- **What is needed**
Nothing in the entries should be altered. Write them out in full.

- **Supplied data**
· · · ·

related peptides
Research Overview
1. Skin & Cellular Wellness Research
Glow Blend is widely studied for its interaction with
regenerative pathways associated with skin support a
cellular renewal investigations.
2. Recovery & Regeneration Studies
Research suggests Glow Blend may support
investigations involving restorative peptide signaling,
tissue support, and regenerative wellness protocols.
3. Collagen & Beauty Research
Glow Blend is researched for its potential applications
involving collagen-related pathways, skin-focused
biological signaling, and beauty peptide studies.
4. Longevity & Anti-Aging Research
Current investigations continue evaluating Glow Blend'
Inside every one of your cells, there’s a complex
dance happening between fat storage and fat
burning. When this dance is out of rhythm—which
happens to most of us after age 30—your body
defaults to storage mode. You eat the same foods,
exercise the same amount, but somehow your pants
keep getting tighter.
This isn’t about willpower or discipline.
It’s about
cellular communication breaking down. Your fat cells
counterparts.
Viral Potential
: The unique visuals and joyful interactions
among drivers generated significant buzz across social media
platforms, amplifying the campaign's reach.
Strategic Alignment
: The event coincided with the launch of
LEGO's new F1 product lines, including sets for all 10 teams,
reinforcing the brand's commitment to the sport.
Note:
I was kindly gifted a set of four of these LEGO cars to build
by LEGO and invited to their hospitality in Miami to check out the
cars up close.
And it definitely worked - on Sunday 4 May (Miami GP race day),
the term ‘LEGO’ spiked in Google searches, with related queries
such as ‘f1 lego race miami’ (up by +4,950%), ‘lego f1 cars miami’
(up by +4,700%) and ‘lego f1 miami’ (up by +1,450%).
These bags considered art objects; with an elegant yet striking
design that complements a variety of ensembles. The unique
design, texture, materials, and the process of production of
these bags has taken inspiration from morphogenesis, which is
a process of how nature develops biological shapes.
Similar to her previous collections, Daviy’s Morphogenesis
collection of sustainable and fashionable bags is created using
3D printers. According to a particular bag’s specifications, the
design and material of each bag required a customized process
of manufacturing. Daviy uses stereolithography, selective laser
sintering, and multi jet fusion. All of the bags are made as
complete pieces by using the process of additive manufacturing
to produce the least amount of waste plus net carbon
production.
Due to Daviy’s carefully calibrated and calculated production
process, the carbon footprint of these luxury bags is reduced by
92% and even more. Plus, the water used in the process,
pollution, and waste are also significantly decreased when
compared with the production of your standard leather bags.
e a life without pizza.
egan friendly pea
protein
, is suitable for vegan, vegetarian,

· · · ·

- **Answer box**
related peptides
Research Overview
1. Skin & Cellular Wellness Research
Glow Blend is widely studied for its interaction with
regenerative pathways associated with skin support a
cellular renewal investigations.
2. Recovery & Regeneration Studies
Research suggests Glow Blend may support
investigations involving restorative peptide signaling,
tissue support, and regenerative wellness protocols.
3. Collagen & Beauty Research
Glow Blend is researched for its potential applications
involving collagen-related pathways, skin-focused
biological signaling, and beauty peptide studies.
4. Longevity & Anti-Aging Research
Current investigations continue evaluating Glow Blend'
Inside every one of your cells, there’s a complex
dance happening between fat storage and fat
burning. When this dance is out of rhythm—which
happens to most of us after age 30—your body
defaults to storage mode. You eat the same foods,
exercise the same amount, but somehow your pants
keep getting tighter.
This isn’t about willpower or discipline.
It’s about
cellular communication breaking down. Your fat cells
counterparts.
Viral Potential
: The unique visuals and joyful interactions
among drivers generated significant buzz across social media
platforms, amplifying the campaign's reach.
Strategic Alignment
: The event coincided with the launch of
LEGO's new F1 product lines, including sets for all 10 teams,
reinforcing the brand's commitment to the sport.
Note:
I was kindly gifted a set of four of these LEGO cars to build
by LEGO and invited to their hospitality in Miami to check out the
cars up close.
And it definitely worked - on Sunday 4 May (Miami GP race day),
the term ‘LEGO’ spiked in Google searches, with related queries
such as ‘f1 lego race miami’ (up by +4,950%), ‘lego f1 cars miami’
(up by +4,700%) and ‘lego f1 miami’ (up by +1,450%).
These bags considered art objects; with an elegant yet striking
design that complements a variety of ensembles. The unique
design, texture, materials, and the process of production of
these bags has taken inspiration from morphogenesis, which is
a process of how nature develops biological shapes.
Similar to her previous collections, Daviy’s Morphogenesis
collection of sustainable and fashionable bags is created using
3D printers. According to a particular bag’s specifications, the
design and material of each bag required a customized process
of manufacturing. Daviy uses stereolithography, selective laser
sintering, and multi jet fusion. All of the bags are made as
complete pieces by using the process of additive manufacturing
to produce the least amount of waste plus net carbon
production.
Due to Daviy’s carefully calibrated and calculated production
process, the carbon footprint of these luxury bags is reduced by
92% and even more. Plus, the water used in the process,
pollution, and waste are also significantly decreased when
compared with the production of your standard leather bags.
e a life without pizza.
egan friendly pea
protein
, is suitable for vegan, vegetarian,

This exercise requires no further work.